━━━━━ Study material
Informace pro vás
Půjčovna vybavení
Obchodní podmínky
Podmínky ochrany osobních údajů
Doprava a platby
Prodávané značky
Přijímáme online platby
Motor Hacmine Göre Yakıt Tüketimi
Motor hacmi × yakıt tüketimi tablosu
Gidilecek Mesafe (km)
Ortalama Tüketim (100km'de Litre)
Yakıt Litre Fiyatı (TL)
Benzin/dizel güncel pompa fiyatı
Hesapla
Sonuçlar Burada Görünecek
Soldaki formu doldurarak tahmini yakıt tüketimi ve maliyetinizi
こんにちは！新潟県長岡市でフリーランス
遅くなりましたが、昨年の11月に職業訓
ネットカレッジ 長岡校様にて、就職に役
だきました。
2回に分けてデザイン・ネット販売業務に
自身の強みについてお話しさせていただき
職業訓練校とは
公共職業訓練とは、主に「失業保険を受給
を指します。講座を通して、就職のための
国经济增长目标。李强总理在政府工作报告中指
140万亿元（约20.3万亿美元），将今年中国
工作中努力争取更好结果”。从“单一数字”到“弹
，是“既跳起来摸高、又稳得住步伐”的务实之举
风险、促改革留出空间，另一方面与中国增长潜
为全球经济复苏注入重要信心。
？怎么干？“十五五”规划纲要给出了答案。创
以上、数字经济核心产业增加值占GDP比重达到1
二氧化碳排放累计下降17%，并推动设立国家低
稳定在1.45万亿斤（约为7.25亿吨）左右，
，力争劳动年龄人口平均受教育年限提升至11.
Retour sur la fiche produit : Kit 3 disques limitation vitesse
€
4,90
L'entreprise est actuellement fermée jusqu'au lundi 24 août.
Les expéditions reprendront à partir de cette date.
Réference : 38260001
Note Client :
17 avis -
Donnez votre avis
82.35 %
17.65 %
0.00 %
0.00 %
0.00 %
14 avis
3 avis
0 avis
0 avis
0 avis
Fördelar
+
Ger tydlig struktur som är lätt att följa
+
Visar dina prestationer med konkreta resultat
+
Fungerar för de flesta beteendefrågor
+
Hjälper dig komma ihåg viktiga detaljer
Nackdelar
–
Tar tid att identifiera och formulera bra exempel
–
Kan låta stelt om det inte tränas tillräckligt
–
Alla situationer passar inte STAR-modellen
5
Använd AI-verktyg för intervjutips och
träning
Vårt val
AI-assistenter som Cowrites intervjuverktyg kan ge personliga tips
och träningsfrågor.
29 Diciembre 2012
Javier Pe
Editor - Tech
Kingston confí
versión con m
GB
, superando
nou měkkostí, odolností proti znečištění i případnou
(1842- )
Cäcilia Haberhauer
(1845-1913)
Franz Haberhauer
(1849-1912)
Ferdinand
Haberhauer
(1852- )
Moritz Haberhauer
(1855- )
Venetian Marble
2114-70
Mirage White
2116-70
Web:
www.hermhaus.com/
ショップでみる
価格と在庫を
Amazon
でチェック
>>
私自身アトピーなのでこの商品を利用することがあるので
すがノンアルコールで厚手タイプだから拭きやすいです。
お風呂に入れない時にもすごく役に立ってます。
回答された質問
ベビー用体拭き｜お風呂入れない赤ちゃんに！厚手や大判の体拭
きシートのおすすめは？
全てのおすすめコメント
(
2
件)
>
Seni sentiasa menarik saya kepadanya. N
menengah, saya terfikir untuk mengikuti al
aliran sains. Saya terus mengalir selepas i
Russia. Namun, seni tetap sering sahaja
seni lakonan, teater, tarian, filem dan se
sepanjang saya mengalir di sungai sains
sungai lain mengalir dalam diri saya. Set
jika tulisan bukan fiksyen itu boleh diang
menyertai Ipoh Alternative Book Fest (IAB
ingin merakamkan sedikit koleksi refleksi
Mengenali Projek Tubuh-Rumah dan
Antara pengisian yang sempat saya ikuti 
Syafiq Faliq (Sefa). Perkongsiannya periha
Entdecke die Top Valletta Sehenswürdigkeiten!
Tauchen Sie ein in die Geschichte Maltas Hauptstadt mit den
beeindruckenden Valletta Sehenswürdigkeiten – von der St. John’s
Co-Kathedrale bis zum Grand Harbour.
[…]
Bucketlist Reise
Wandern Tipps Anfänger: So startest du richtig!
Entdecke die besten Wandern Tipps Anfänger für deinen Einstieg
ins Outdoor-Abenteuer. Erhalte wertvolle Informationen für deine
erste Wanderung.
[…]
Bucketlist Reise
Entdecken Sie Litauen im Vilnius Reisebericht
━━━━━━━━━━
(Activity) In the entries above, please find the line with "Obchodní podmínky" and the line with "Sonuçlar Burada Görünecek", then write out exactly those two lines and every line between them, and nothing more.

(Answer box)
Obchodní podmínky
Podmínky ochrany osobních údajů
Doprava a platby
Prodávané značky
Přijímáme online platby
Motor Hacmine Göre Yakıt Tüketimi
Motor hacmi × yakıt tüketimi tablosu
Gidilecek Mesafe (km)
Ortalama Tüketim (100km'de Litre)
Yakıt Litre Fiyatı (TL)
Benzin/dizel güncel pompa fiyatı
Hesapla
Sonuçlar Burada Görünecek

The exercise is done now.